Gus G. requires a huge range of tones to cover his gigs with Ozzy Osbourne and Firewind, and he needs something with organic warmth and detail, but with enough output for modern metal styles too. Enter the Gus G FIRE Blackouts System. This pickup set features the BMP-1s Blackouts Modular Preamp and a set of custom-wound, Alnico V-based, low output passive humbuckers voiced to Gus’s specs and topped off with his distinctive ‘Evil G’ logo. “This system combines the massive tone, kick, and distortion of Blackouts with the rich tone and expressive feel of my favorite passive pickups,” Gus says. “It responds perfectly to all my picking techniques, and more of my personality comes through than with any active pickup I’ve tried.”
The BMP-1s replaces your existing volume pot and allows you to get a high gain active guitar sound from any passive four-conductor pickup, and of course it works especially well with the Gus’s pickups. The set comes with one BMP-1s as well as a stereo output jack, a battery clip and three 25k pots (compared to the 250k or 500k commonly used with passive pickups) with corresponding capacitors, so you can wire up compatible volume and tone controls for anything from a single volume knob up to two volumes and two tones, as you wish.
I installed the system in an old Ibanez RG370 with two humbuckers and a single coil, leaving the single unconnected and using a three-way pickup selector switch. Installation was easy enough, although my guitar’s electronics cavity didn’t quite have enough room to fit everything in, so I decided to do without a tone control. If your guitar is already routed for a battery or if you have more electronics cavity space than my guitar, you’ll find this a lot less work. The BMP-1s uses Seymour Duncan’s Liberator solderless connection system, so once you’ve soldered it into your guitar, you can change out pickups at will without soldering.
The first thing I noticed was that these pickups have a huge amount of output. Even though I was going direct into my amp’s overdrive channel, the overall sound was similar to if the preamp had been given an extra kick with an overdrive pedal. Backing the amp gain off a little revealed a sweet spot where the set suddenly came alive. The bridge pickup has a smooth attack with a fat body – again, similar to running some kind of overdrive pedal in conjunction with a distorted amp channel, but with lower noise levels. In fact, background noise is conspicuous in its absence. The bass frequencies are full but tight, and the treble is restrained enough to remain musical and harmonically rich without being too buzzy – a crucial element in keeping the warm, organic feel Gus was going for. Combined with a thick midrange, power chords sounded almost oversized, which is a great sound for single guitar bands but equally suitable for creating huge doubled guitar parts in the studio.

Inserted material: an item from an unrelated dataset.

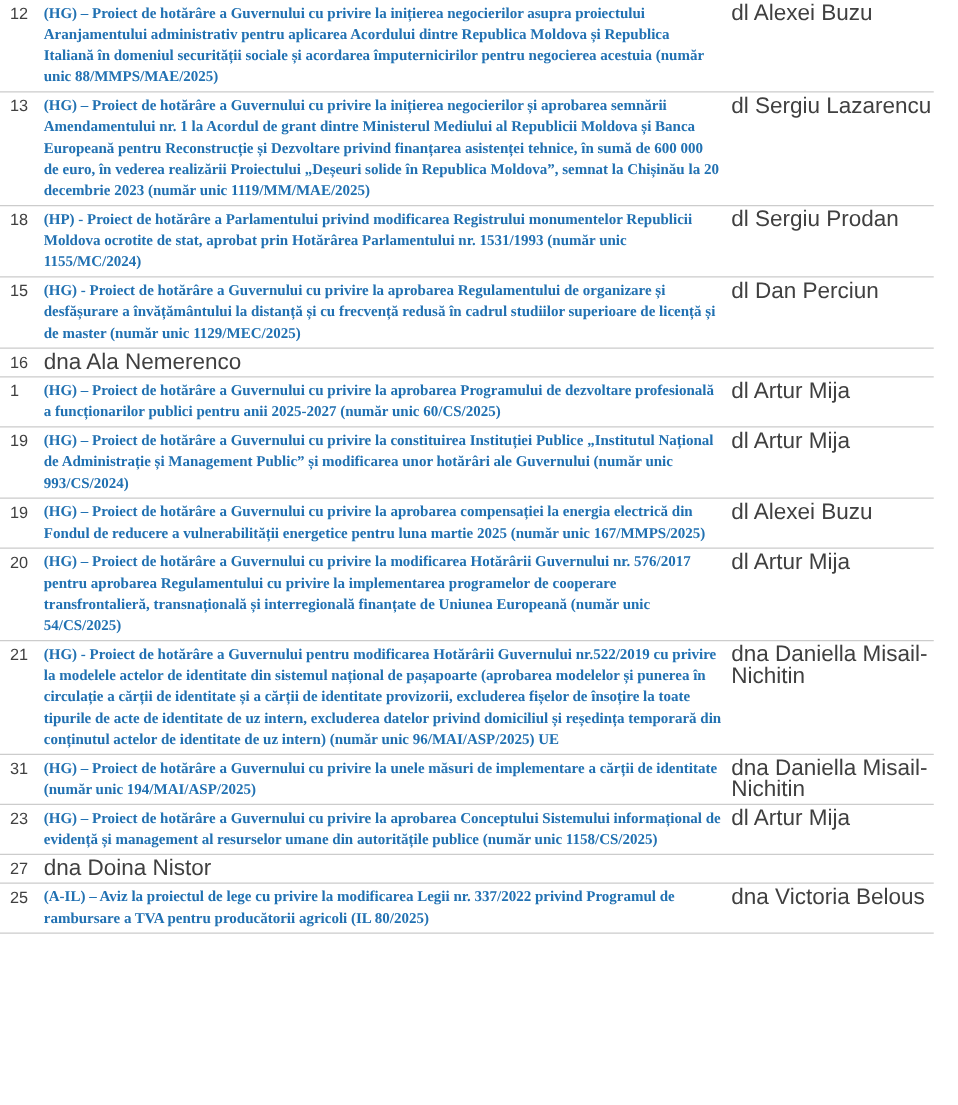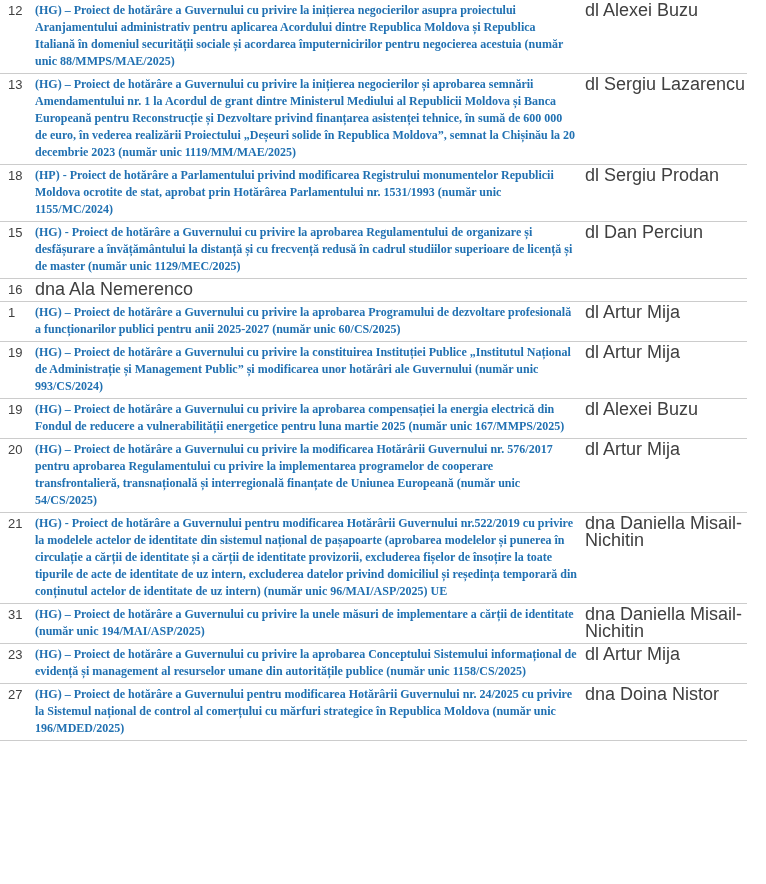"(HG) – Proiect de hotărâre a Guvernului pentru" div.desc-wrap { html: <div> <a>(HG) – Proiect de hotărâre a Guvernului pentru modificarea Hotărârii Guvernului nr. 24/2025 cu privire la Sistemul național de control al comerțului cu mărfuri strategice în Republica Moldova (număr unic 196/MDED/2025)</a> </div> -> none }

Single notes have plenty of harmonic overtone content, especially around the 9th to 15th frets, while pinch harmonics are easy to achieve, which I guess is pretty important when Gus plays Zakk Wylde-era Ozzy material live.
The neck pickup’s tone is full and thick, rather than the noodly, more single coil-like voice that some neck humbuckers have, and it balances particularly well with the bridge, both in terms of tone and in perceived output. When I switch to the neck pickup it feels like what it is: getting a different sound out of the same guitar, rather than switching to something totally different altogether. Big bluesy or Euro-metal-inspired bends slice through the mix clearly, while fast alternate-picked lead lines, string-skipping and sweep-picking licks are compressed and smoothed out in a really satisfying way. You can open up this dynamic response a lot by lowering the guitar’s volume control though – in fact, think of the volume pot as a gain control rather than a volume one, and suddenly the lower dynamic range at full volume starts to make a lot of sense.
I guess the only thing working against the Gus G. FIRE set is its distinctive look – either you dig that logo or you don’t. But if you play a HH guitar, or if you can live without a middle pickup, there’s plenty of flexibility and tone available here, especially within the hard rock/metal realm.